If you asked yourself why you attacked your friend in the first place, you probably would have answered that you felt threatened. If you looked deeper, you might find that your jealousy started long before the event occurred. For instance, if you saw your friend with a new boyfriend, you might experience feelings of insecurity. On the surface, you might feel relieved that your friend isn’t dating anymore. However, underneath, you start to worry that someday he’ll find someone else. Maybe you don’t want to lose the special bond you share. Or maybe you’re afraid that your friend will leave you behind. Whatever the underlying cause, you’re likely to react negatively when you see your friend with someone new.

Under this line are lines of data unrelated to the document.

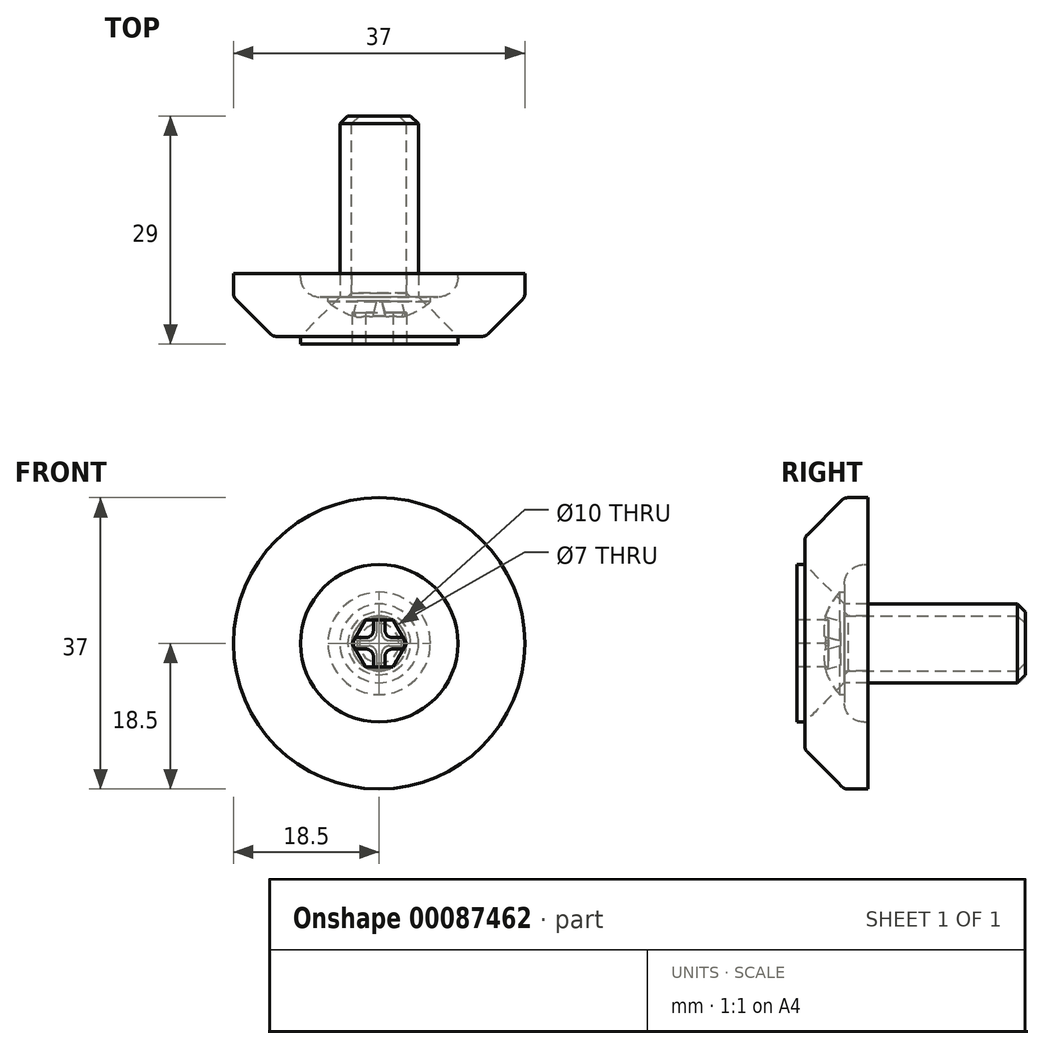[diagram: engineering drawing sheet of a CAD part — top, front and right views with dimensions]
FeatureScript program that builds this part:
annotation { "Feature Type Name" : "Feature", "Feature Type Description" : "" }
export const myFeature = defineFeature(function(context is Context, id is Id, definition is map)
    precondition{}
    {
        {
            var Q0;
            Q0=qCreatedBy(makeId("Top.planeOp"),FACE);
            var sketch = newSketch(context, id + "F0", { "sketchPlane" : qUnion([Q0])});
            skLineSegment(sketch, "E0", {"start": v(0, 0) * mm, "end": v(0, 50) * mm, "construction": true});
            skSolve(sketch);
        }
        {
            var Q0;
            Q0=qCreatedBy(makeId("Front.planeOp"),FACE);
            var sketch = newSketch(context, id + "F1", { "sketchPlane" : qUnion([Q0])});
            skLineSegment(sketch, "E1", {"start": v(0, 0) * mm, "end": v(0, 50) * mm, "construction": true});
            skSolve(sketch);
        }
        {
            var Q0;
            Q0=qCreatedBy(makeId("Right.planeOp"),FACE);
            var sketch = newSketch(context, id + "F2", { "sketchPlane" : qUnion([Q0])});
            skLineSegment(sketch, "E2.0", {"start": v(0, 0) * mm, "end": v(50, 0) * mm, "construction": true});
            skLineSegment(sketch, "E3", {"start": v(0, 0) * mm, "end": v(0, 10) * mm});
            skLineSegment(sketch, "E4", {"start": v(0, 10) * mm, "end": v(-0.5, 10) * mm});
            skLineSegment(sketch, "E5", {"start": v(0, 0) * mm, "end": v(-3, 0) * mm});
            skArc(sketch, "E6", {"start": v(-0.5, 10) * mm, "mid": v(-2.27, 9.27) * mm, "end": v(-3, 7.5) * mm});
            skLineSegment(sketch, "E7", {"start": v(-3, 7.5) * mm, "end": v(-3, 0) * mm});
            skSolve(sketch);
        }
        {
            var Q0;
            Q0=makeQuery(id+"F2.imprint","IMPRINT",FACE,{"disambiguationData":[TD([[makeQuery(id+"F2.imprint","IMPRINT",EDGE,{"derivedFrom":sQuery(id+"F2.wireOp",EDGE,"E3")}),1.0]])]});
            var Q1;
            Q1=sQuery(id+"F2.wireOp",EDGE,"E5");
            revolve(context, id + "F3", {"entities" : qUnion([Q0]), "axis" : qUnion([Q1]), "revolveType" : RevolveType.FULL});
        }
        {
            var Q0;
            Q0=makeQuery(id+"F3.opRevolve","SWEPT_FACE",FACE,{"disambiguationData":[OSD([sQuery(id+"F2.wireOp",EDGE,"E7")])]});
            var sketch = newSketch(context, id + "F4", { "sketchPlane" : qUnion([Q0])});
            skPoint(sketch, "E8", {"position": v(0, 0) * mm});
            skSolve(sketch);
        }
        {
            var Q0;
            Q0=sQuery(id+"F4.wireOp",VERTEX,"E8");
            var Q1;
            Q1=makeQuery(id+"F3.opRevolve","SWEPT_BODY",BODY,{"disambiguationData":[OSD([sQuery(id+"F2.wireOp",EDGE,"E3"),sQuery(id+"F2.wireOp",EDGE,"E4"),sQuery(id+"F2.wireOp",EDGE,"E5"),sQuery(id+"F2.wireOp",EDGE,"E6"),sQuery(id+"F2.wireOp",EDGE,"E7")])]});
            hole(context, id + "F5", {"style" : HoleStyle.C_SINK, "endStyle" : HoleEndStyle.THROUGH, "holeDiameter" : 7 * mm, "cSinkDiameter" : 8 * mm, "cSinkAngle" : 90 * degree, "startFromSketch" : true, "locations" : qUnion([Q0]), "scope" : qUnion([Q1]), "isTappedThrough" : true});
        }
        {
            var Q0;
            Q0=qCreatedBy(makeId("Right.planeOp"),FACE);
            var sketch = newSketch(context, id + "F6", { "sketchPlane" : qUnion([Q0])});
            skLineSegment(sketch, "E9", {"start": v(0, 0) * mm, "end": v(0, 18.5) * mm});
            skLineSegment(sketch, "E10", {"start": v(0, 18.5) * mm, "end": v(-3, 18.5) * mm});
            skLineSegment(sketch, "E11", {"start": v(-3, 18.5) * mm, "end": v(-8, 13.5) * mm});
            skLineSegment(sketch, "E12", {"start": v(-8, 13.5) * mm, "end": v(-8, 0) * mm});
            skLineSegment(sketch, "E13", {"start": v(-8, 0) * mm, "end": v(0, 0) * mm});
            skLineSegment(sketch, "E14.0", {"start": v(0, 0) * mm, "end": v(50, 0) * mm, "construction": true});
            skSolve(sketch);
        }
        {
            var Q0;
            Q0=makeQuery(id+"F6.imprint","IMPRINT",FACE,{"disambiguationData":[TD([[makeQuery(id+"F6.imprint","IMPRINT",EDGE,{"derivedFrom":sQuery(id+"F6.wireOp",EDGE,"E9")}),1.0]])]});
            var Q1;
            Q1=sQuery(id+"F6.wireOp",EDGE,"E13");
            revolve(context, id + "F7", {"entities" : qUnion([Q0]), "axis" : qUnion([Q1]), "revolveType" : RevolveType.FULL});
        }
        {
            var Q0;
            Q0=makeQuery(id+"F7.opRevolve","SWEPT_FACE",FACE,{"disambiguationData":[OSD([sQuery(id+"F6.wireOp",EDGE,"E12")])]});
            var sketch = newSketch(context, id + "F8", { "sketchPlane" : qUnion([Q0])});
            skPoint(sketch, "E15", {"position": v(0, 0) * mm});
            skSolve(sketch);
        }
        {
            var Q0;
            Q0=sQuery(id+"F8.wireOp",VERTEX,"E15");
            var Q1;
            Q1=makeQuery(id+"F7.opRevolve","SWEPT_BODY",BODY,{"disambiguationData":[OSD([sQuery(id+"F6.wireOp",EDGE,"E9"),sQuery(id+"F6.wireOp",EDGE,"E10"),sQuery(id+"F6.wireOp",EDGE,"E11"),sQuery(id+"F6.wireOp",EDGE,"E12"),sQuery(id+"F6.wireOp",EDGE,"E13")])]});
            hole(context, id + "F9", {"style" : HoleStyle.C_SINK, "endStyle" : HoleEndStyle.THROUGH, "holeDiameter" : 10 * mm, "cSinkDiameter" : 20 * mm, "cSinkAngle" : 90 * degree, "startFromSketch" : true, "locations" : qUnion([Q0]), "scope" : qUnion([Q1]), "isTappedThrough" : true});
        }
        {
            var Q0;
            Q0=makeQuery(id+"F7.opRevolve","SWEPT_FACE",FACE,{"disambiguationData":[OSD([sQuery(id+"F6.wireOp",EDGE,"E11")])]});
            fillet(context, id + "F10", {"entities" : qUnion([Q0]), "radius" : 1 * mm, "tangentPropagation" : true, "allowEdgeOverflow" : false});
        }
        {
            var Q0;
            Q0=qCreatedBy(makeId("Front.planeOp"),FACE);
            cPlane(context, id + "F11", {"entities" : qUnion([Q0]), "cplaneType" : CPlaneType.OFFSET, "offset" : 20 * mm, "oppositeDirection" : true, "width" : 150 * mm, "height" : 150 * mm});
        }
        {
            var Q0;
            Q0=qCreatedBy(makeId("Right.planeOp"),FACE);
            var sketch = newSketch(context, id + "F12", { "sketchPlane" : qUnion([Q0])});
            skLineSegment(sketch, "E16", {"start": v(20, 3.5) * mm, "end": v(-3, 3.5) * mm});
            skLineSegment(sketch, "E17", {"start": v(-3, 3.5) * mm, "end": v(-3, 6.5) * mm});
            skLineSegment(sketch, "E18", {"start": v(-3, 6.5) * mm, "end": v(-3.6, 6.5) * mm});
            skLineSegment(sketch, "E19", {"start": v(20, 3.5) * mm, "end": v(20, 0) * mm});
            skLineSegment(sketch, "E20", {"start": v(20, 0) * mm, "end": v(-6, 0) * mm});
            skArc(sketch, "E21", {"start": v(-3.6, 6.5) * mm, "mid": v(-5.38, 3.46) * mm, "end": v(-6, 0) * mm});
            skLineSegment(sketch, "E22", {"start": v(-2.5, 3.5) * mm, "end": v(0, 3.5) * mm, "construction": true});
            skLineSegment(sketch, "E23.0", {"start": v(0, 0) * mm, "end": v(50, 0) * mm, "construction": true});
            skSolve(sketch);
        }
        {
            var Q0;
            Q0=qSketchRegion(id+"F12",true);
            var Q1;
            Q1=sQuery(id+"F12.wireOp",EDGE,"E20");
            revolve(context, id + "F13", {"entities" : qUnion([Q0]), "axis" : qUnion([Q1]), "revolveType" : RevolveType.FULL});
        }
        {
            var Q0;
            Q0=qCreatedBy(makeId("Front.planeOp"),FACE);
            var Q1;
            Q1=sQuery(id+"F12.wireOp",VERTEX,"E21.end");
            cPlane(context, id + "F14", {"entities" : qUnion([Q0, Q1]), "cplaneType" : CPlaneType.PLANE_POINT, "offset" : 150 * mm, "width" : 150 * mm, "height" : 150 * mm});
        }
        {
            var Q0;
            Q0=qCreatedBy(id+"F14.planeOp",FACE);
            var sketch = newSketch(context, id + "F15", { "sketchPlane" : qUnion([Q0])});
            skLineSegment(sketch, "E24.bottom", {"start": v(1, 3.5) * mm, "end": v(-1, 3.5) * mm});
            skLineSegment(sketch, "E24.top", {"start": v(1, -3.5) * mm, "end": v(-1, -3.5) * mm});
            skLineSegment(sketch, "E24.left", {"start": v(1, 3.5) * mm, "end": v(1, -3.5) * mm});
            skLineSegment(sketch, "E24.right", {"start": v(-1, 3.5) * mm, "end": v(-1, -3.5) * mm});
            skPoint(sketch, "E24.middle", {"position": v(0, 0) * mm});
            skLineSegment(sketch, "E25.bottom", {"start": v(3.5, -1) * mm, "end": v(-3.5, -1) * mm});
            skLineSegment(sketch, "E25.top", {"start": v(3.5, 1) * mm, "end": v(-3.5, 1) * mm});
            skLineSegment(sketch, "E25.left", {"start": v(3.5, -1) * mm, "end": v(3.5, 1) * mm});
            skLineSegment(sketch, "E25.right", {"start": v(-3.5, -1) * mm, "end": v(-3.5, 1) * mm});
            skSolve(sketch);
        }
        {
            var Q0;
            Q0=qSketchRegion(id+"F15",true);
            extrude(context, id + "F16", {"entities" : qUnion([Q0]), "operationType" : NewBodyOperationType.REMOVE, "oppositeDirection" : true, "depth" : 2.5 * mm, "hasDraft" : true, "draftAngle" : 15 * degree, "draftPullDirection" : true});
        }
        {
            var Q0;
            Q0=makeQuery(id+"F16.boolean.opBoolean","COPY",EDGE,{"derivedFrom":makeQuery(id+"F16.opExtrude","SWEPT_EDGE",EDGE,{"disambiguationData":[OSD([sQuery(id+"F15.wireOp",EDGE,"E24.right"),sQuery(id+"F15.wireOp",EDGE,"E25.top")])]})});
            var Q1;
            Q1=makeQuery(id+"F16.boolean.opBoolean","COPY",EDGE,{"derivedFrom":makeQuery(id+"F16.opExtrude","SWEPT_EDGE",EDGE,{"disambiguationData":[OSD([sQuery(id+"F15.wireOp",EDGE,"E24.left"),sQuery(id+"F15.wireOp",EDGE,"E25.top")])]})});
            var Q2;
            Q2=makeQuery(id+"F16.boolean.opBoolean","COPY",EDGE,{"derivedFrom":makeQuery(id+"F16.opExtrude","SWEPT_EDGE",EDGE,{"disambiguationData":[OSD([sQuery(id+"F15.wireOp",EDGE,"E24.left"),sQuery(id+"F15.wireOp",EDGE,"E25.bottom")])]})});
            var Q3;
            Q3=makeQuery(id+"F16.boolean.opBoolean","COPY",EDGE,{"derivedFrom":makeQuery(id+"F16.opExtrude","SWEPT_EDGE",EDGE,{"disambiguationData":[OSD([sQuery(id+"F15.wireOp",EDGE,"E24.right"),sQuery(id+"F15.wireOp",EDGE,"E25.bottom")])]})});
            fillet(context, id + "F17", {"entities" : qUnion([Q0, Q1, Q2, Q3]), "radius" : 1 * mm, "tangentPropagation" : true, "allowEdgeOverflow" : false});
        }
        {
            var Q0;
            Q0=qCreatedBy(makeId("Right.planeOp"),FACE);
            var sketch = newSketch(context, id + "F18", { "sketchPlane" : qUnion([Q0])});
            skLineSegment(sketch, "E26", {"start": v(20, 5) * mm, "end": v(-3, 5) * mm});
            skLineSegment(sketch, "E27", {"start": v(-3, 5) * mm, "end": v(-8, 10) * mm});
            skLineSegment(sketch, "E28", {"start": v(-8, 10) * mm, "end": v(-9, 10) * mm});
            skLineSegment(sketch, "E29", {"start": v(-9, 10) * mm, "end": v(-9, 0) * mm});
            skLineSegment(sketch, "E30", {"start": v(-9, 0) * mm, "end": v(20, 0) * mm});
            skLineSegment(sketch, "E31", {"start": v(20, 0) * mm, "end": v(20, 5) * mm});
            skLineSegment(sketch, "E32", {"start": v(-3, 5) * mm, "end": v(0, 5) * mm, "construction": true});
            skLineSegment(sketch, "E33.0", {"start": v(0, 0) * mm, "end": v(50, 0) * mm, "construction": true});
            skSolve(sketch);
        }
        {
            var Q0;
            Q0=makeQuery(id+"F18.imprint","IMPRINT",FACE,{"disambiguationData":[TD([[makeQuery(id+"F18.imprint","IMPRINT",EDGE,{"derivedFrom":sQuery(id+"F18.wireOp",EDGE,"E26")}),1.0]])]});
            var Q1;
            Q1=sQuery(id+"F18.wireOp",EDGE,"E30");
            revolve(context, id + "F19", {"entities" : qUnion([Q0]), "axis" : qUnion([Q1]), "revolveType" : RevolveType.FULL});
        }
        {
            var Q0;
            Q0=makeQuery(id+"F19.opRevolve","SWEPT_FACE",FACE,{"disambiguationData":[OSD([sQuery(id+"F18.wireOp",EDGE,"E29")])]});
            var sketch = newSketch(context, id + "F20", { "sketchPlane" : qUnion([Q0])});
            skCircle(sketch, "E34.cCircle", {"center": v(0, 0) * mm, "radius": 3 * mm, "construction": true});
            skLineSegment(sketch, "E34.0", {"start": v(-1.73, 3) * mm, "end": v(1.73, 3) * mm});
            skLineSegment(sketch, "E34.1", {"start": v(1.73, 3) * mm, "end": v(3.46, 0) * mm});
            skLineSegment(sketch, "E34.2", {"start": v(3.46, 0) * mm, "end": v(1.73, -3) * mm});
            skLineSegment(sketch, "E34.3", {"start": v(1.73, -3) * mm, "end": v(-1.73, -3) * mm});
            skLineSegment(sketch, "E34.4", {"start": v(-1.73, -3) * mm, "end": v(-3.46, 0) * mm});
            skLineSegment(sketch, "E34.5", {"start": v(-3.46, 0) * mm, "end": v(-1.73, 3) * mm});
            skPoint(sketch, "E34.0.midPoint", {"position": v(0, 3) * mm});
            skSolve(sketch);
        }
        {
            var Q0;
            Q0=qSketchRegion(id+"F20",true);
            extrude(context, id + "F21", {"entities" : qUnion([Q0]), "operationType" : NewBodyOperationType.REMOVE, "oppositeDirection" : true, "depth" : 4 * mm});
        }
        {
            var Q0;
            Q0=makeQuery(id+"F13.opRevolve","SWEPT_EDGE",EDGE,{"disambiguationData":[OSD([sQuery(id+"F12.wireOp",EDGE,"E16"),sQuery(id+"F12.wireOp",EDGE,"E19")])]});
            var Q1;
            Q1=makeQuery(id+"F19.opRevolve","SWEPT_EDGE",EDGE,{"disambiguationData":[OSD([sQuery(id+"F18.wireOp",EDGE,"E26"),sQuery(id+"F18.wireOp",EDGE,"E31")])]});
            chamfer(context, id + "F22", {"entities" : qUnion([Q0, Q1]), "width" : 1 * mm, "tangentPropagation" : true});
        }
    });
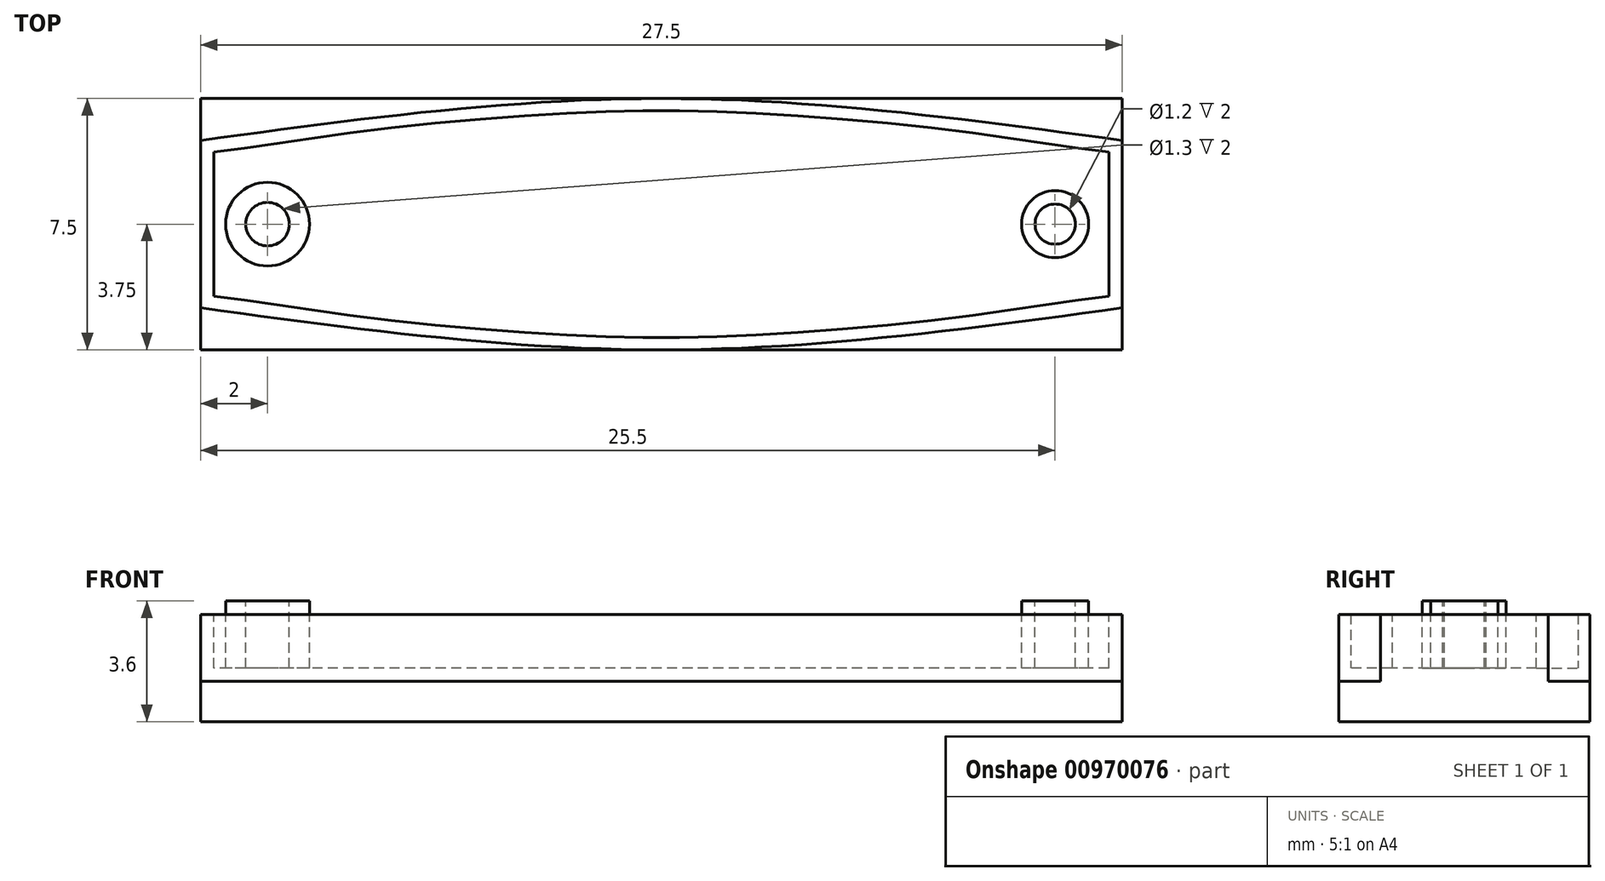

While we can’t completely prevent all aggressive behavior (after all, people need to compete), we can learn how to deal with it better. One technique is called cognitive restructuring. Cognitive therapy teaches patients skills to cope with negative thoughts and behaviors. Patients focus on changing the way they perceive things rather than avoiding them entirely. For example, instead of telling themselves, “”I’m too fat”” or “”I’m too lazy,”” they reframe these statements into questions. “”What does ‘too fat’ really mean?”” asks the patient. “”How am I going to get fit?”” A similar approach works with aggression. To combat jealousy, you ask yourself, “”Is this helping me to solve my problem?”” or “”Can I handle this situation differently?””
Cognitive therapy is effective for treating both depression and anxiety disorders. Research shows that cognitive therapy can reduce symptoms of depression by 50%. This means that patients who use cognitive therapy techniques can expect to show significant improvement in their overall moods. Another research study showed that cognitive therapy combined with medication treatment resulted in greater improvements compared to either treatment alone.
Self-control is key to achieving inner peace. Even if you have problems controlling your impulses, you can still choose to respond rationally instead of emotionally. Just remember, sometimes it takes longer to break bad habits than good ones. With practice, you’ll gain self-discipline and become less impulsive.